She puts her on Haldol, and gets her back to a baseline, her baseline of normalcy, as dr. Puryear calls it. You heard from Randy Yates, Rusty Yates' brother. He comes to visit on Memorial Day weekend. What does he tell you? She never even knows I'm there, or if she does, she never acknowledges me. She doesn't say good-bye. This isn't the same Andrea Yates I'd ever seen before.
You hear from Russell Yates. Russell Yates tells you that she's a loving mother. What can I say about Russell Yates? Russell Yates acknowledges, I made some mistakes, I didn't appreciate what mental illness can be or what it can do, but he also acknowledges that at the end, he was relying on Dr. Saeed, and he tells you, well, I'm not a doctor. Maybe I am controlling, but I'm no doctor.
You can't fault Russell Yates for Andrea's sickness. Maybe Andrea's sickness could have been prevented, but you can't fault other people for the fact that she got sick. It's like a disease, because it is a disease.
You heard from Patrick Kennedy, Andrea's brother. After the death of father, she had this strange concept that it was her fault. She had guilt, out of proportion guilt. She told him Satan is in me, after the death of her father. Elaine Wilcott (ph) tells you that she is a loving mother.
And you hear from Debbie Holmes. Debbie Holmes says in words that I can't tell you, what it must be like to be in a house where someone is that mentally ill. You remember what Debbie Holmes tells you, but the thing that gets in my mind, the testimony that sticks the most, is when Debbie Holmes say, "Andrea, what are you thinking, when she is just off staring off into the Netherlands." Her response is "stuff." That's the way Debbie Holmes put it. What was she was thinking? She was thinking. She wasn't a good mother. She was thinking the devil is after her children. She was thinking all those crazy thoughts you heard on the tapes yesterday morning. That's what she was thinking. We bring you Dr. Rosenblatt.
Well, Dr. Rosenblatt is very interesting. He sees her on June the 25th, and he tells you that she doesn't believe she has any mental illness, tells you that although she's suffering from a severe psychosis and hallucinating, that she tells him she's done something wrong on the 25th.
What does he tell you? He said, I knew that, that present sense could not be relied upon, and he tells you why -- she'd been in jail, she'd been in custody, that she was so suggestible, that there's no telling where that thought that she knew she'd done something wrong came from. But yet that's the testimony that Dr. Deitz uses to base his opinion that she knew that her actions were wrong. Do you remember that? He didn't talk to Dr. Rosenblatt. He apparently didn't hear the testimony, but yet uses the basis of what Dr. Rosenblatt heard to form his opinion, and Dr. Rosenblatt says, I couldn't base any substantiation on those words.
And then under cross-examination, something interesting happens. He's reminded that he testified for the state for a lady that was schizophrenia in Montgomery County a few years ago, and he said that lady should be held responsible for her actions, the one in Montgomery County.
So we asked Dr.
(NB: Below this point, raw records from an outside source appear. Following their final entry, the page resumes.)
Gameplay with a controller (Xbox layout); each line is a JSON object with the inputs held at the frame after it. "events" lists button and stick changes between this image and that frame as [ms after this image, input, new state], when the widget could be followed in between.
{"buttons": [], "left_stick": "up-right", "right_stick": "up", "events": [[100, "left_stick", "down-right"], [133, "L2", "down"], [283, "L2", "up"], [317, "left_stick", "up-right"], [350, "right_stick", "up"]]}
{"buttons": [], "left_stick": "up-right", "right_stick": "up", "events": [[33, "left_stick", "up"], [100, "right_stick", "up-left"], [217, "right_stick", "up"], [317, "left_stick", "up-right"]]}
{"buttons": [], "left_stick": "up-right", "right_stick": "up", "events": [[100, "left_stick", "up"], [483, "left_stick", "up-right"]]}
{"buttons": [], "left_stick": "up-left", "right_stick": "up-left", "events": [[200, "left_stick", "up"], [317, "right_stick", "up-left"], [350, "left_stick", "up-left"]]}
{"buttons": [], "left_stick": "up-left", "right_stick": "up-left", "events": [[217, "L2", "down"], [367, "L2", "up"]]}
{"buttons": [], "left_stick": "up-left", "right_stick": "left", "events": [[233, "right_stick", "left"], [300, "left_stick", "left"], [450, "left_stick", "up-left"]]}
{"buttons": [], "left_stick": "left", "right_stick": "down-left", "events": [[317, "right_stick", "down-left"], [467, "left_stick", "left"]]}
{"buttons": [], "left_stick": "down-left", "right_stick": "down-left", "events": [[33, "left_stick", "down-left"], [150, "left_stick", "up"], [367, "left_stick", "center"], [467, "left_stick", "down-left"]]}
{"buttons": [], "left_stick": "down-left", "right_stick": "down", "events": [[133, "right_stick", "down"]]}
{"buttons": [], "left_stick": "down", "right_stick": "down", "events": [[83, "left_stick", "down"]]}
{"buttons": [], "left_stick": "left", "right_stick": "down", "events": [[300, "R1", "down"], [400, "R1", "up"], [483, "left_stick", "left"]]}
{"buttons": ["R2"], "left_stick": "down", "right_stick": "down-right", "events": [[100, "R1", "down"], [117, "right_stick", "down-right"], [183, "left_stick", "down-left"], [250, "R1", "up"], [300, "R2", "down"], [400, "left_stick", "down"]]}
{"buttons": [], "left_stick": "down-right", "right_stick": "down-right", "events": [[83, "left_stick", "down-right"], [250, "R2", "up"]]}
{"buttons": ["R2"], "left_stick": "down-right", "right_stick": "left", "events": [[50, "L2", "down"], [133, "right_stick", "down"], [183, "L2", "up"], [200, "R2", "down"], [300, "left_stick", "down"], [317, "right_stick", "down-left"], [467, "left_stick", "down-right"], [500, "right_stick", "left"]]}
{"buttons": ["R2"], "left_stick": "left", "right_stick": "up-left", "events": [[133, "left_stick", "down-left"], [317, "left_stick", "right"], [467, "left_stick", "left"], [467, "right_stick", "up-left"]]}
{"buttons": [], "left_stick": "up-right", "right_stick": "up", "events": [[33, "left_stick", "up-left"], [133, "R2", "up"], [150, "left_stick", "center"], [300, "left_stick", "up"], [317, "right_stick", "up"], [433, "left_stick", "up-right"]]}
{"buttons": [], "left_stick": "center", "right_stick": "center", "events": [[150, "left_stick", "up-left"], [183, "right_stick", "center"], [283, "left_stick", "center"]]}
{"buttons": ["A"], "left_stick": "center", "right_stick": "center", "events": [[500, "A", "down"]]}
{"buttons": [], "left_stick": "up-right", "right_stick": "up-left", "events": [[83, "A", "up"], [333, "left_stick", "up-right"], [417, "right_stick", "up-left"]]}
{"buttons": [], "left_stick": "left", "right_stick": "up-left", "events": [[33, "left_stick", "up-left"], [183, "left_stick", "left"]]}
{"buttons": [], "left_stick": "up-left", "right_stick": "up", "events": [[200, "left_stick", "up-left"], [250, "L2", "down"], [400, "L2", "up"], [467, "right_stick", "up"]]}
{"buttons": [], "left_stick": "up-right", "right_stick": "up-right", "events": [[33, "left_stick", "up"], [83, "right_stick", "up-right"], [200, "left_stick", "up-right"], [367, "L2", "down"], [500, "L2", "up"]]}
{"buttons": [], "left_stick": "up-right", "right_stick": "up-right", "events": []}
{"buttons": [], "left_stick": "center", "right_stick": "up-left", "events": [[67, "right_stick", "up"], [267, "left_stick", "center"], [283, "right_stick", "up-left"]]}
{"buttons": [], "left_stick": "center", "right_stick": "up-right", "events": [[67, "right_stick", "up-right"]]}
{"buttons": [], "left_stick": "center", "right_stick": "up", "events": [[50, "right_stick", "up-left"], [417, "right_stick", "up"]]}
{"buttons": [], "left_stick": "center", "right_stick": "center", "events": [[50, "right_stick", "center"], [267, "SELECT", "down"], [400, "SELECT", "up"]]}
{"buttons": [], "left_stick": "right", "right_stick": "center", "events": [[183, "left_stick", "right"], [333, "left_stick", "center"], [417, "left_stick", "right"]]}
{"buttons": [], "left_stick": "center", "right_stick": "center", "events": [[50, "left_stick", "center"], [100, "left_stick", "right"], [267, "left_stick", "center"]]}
Rosenblatt, all right, compare the level of illness of the lady in Montgomery County with schizophrenia and Andrea Yates. And do you remember his response? It's not even close.
She was that sick, ladies and gentlemen.
You hear from Dr. Resnick. Dr. Resnick tells you a lot of things. Dr. Resnick, first of all, is a foremost authority on filicide. She's probably the world's foremost authority on filicide, and that's the death of children. Dr. Resnick tells you that she did not have a rationale motive, didn't have rationale thoughts. He tells you that there's different degrees of mothers killing their children. There's altruistic killings, or the acutely psychotic, unwanted child, fatal maltreatment or battered child, and spousal revenge.
What Andrea Yates was, an altruistic killing. She killed those children out of love, out of love, because a loving mother will do anything, anything to save what she perceives as a danger to her children. The prosecution tried to say, well couldn't it have been spousal revenge? They're not mutually exclusive. No, that's two that are mutually exclusive. If she's killing them out of love for the children, she's not doing out of any sort of spousal revenge. That's not just happening.
Thank you.
Dr. Resnick tells you that although she had a concept of right and wrong, a general concept about right and wrong, that she killed the children because she was doing what was right. She was sending them to God, and she was going to kill the one and only Satan that lived in her by being executed. He tells you that she loved the children so much that she was willing to die for them. She tells you that she was ready to sacrifice her life for her children, tells you that she wants to be executed, and he tells you that she had no alternative. You decide whether she knew that her conduct was wrong, when she had no alternative.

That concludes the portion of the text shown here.